**To do**
Quote exactly, and only, the lines of the material below from the line with "right ear: (78, 97)" through the line with "left hip: (136, 344)".

-- Available data follows --

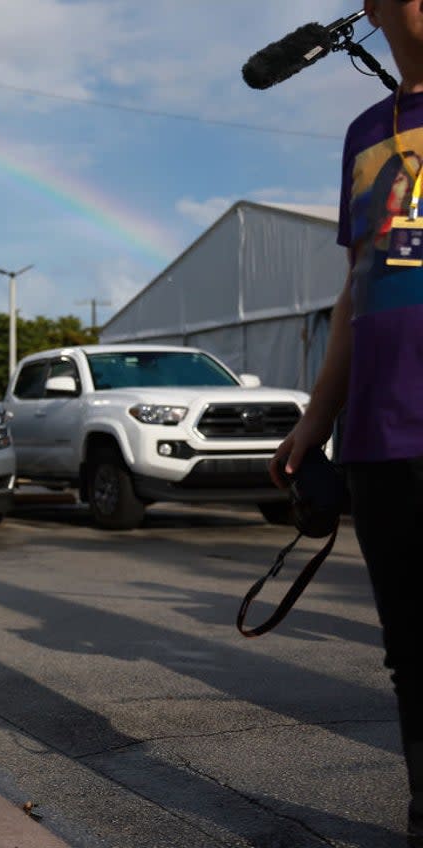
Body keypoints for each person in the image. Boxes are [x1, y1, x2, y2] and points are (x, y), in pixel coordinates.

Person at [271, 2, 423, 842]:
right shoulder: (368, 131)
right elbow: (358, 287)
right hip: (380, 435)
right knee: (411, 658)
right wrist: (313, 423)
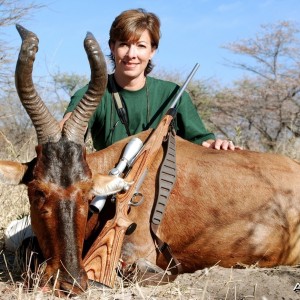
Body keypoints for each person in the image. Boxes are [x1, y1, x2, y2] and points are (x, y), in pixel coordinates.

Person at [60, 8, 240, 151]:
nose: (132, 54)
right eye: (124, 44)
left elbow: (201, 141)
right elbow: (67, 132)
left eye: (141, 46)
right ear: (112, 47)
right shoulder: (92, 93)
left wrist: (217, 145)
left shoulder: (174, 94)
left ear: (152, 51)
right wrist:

-- Available data concluded --
-- Available data follows --

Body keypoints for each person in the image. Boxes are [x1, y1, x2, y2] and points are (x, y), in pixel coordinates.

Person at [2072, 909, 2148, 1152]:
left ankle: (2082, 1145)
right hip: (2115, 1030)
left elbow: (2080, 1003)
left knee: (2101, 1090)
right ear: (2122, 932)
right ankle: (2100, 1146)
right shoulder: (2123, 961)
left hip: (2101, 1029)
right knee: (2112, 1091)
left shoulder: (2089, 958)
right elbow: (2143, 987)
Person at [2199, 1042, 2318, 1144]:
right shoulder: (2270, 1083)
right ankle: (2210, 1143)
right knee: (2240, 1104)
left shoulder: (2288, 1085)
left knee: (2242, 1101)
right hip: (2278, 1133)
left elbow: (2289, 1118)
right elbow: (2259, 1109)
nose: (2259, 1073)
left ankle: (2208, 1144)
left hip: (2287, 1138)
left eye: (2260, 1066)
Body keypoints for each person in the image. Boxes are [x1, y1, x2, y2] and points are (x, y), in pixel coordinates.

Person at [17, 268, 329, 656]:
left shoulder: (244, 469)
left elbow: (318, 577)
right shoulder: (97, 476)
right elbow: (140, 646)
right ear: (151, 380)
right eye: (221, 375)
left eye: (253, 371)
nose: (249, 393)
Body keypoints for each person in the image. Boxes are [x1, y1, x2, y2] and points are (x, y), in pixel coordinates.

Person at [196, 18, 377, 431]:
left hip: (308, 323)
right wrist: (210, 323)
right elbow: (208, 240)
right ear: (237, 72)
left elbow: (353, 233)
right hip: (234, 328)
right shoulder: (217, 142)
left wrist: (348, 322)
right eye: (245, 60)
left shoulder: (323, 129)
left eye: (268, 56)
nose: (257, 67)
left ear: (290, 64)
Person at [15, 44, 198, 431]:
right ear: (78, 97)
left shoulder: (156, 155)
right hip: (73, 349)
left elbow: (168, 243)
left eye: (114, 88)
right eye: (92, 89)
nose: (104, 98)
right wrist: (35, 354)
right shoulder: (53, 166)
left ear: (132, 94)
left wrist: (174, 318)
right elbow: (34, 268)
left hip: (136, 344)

-- Available data concluded --

**Reply to the exercise**
right ear: (78, 97)
left shoulder: (156, 155)
right hip: (73, 349)
left elbow: (168, 243)
left eye: (114, 88)
right eye: (92, 89)
nose: (104, 98)
right wrist: (35, 354)
right shoulder: (53, 166)
left ear: (132, 94)
left wrist: (174, 318)
right elbow: (34, 268)
left hip: (136, 344)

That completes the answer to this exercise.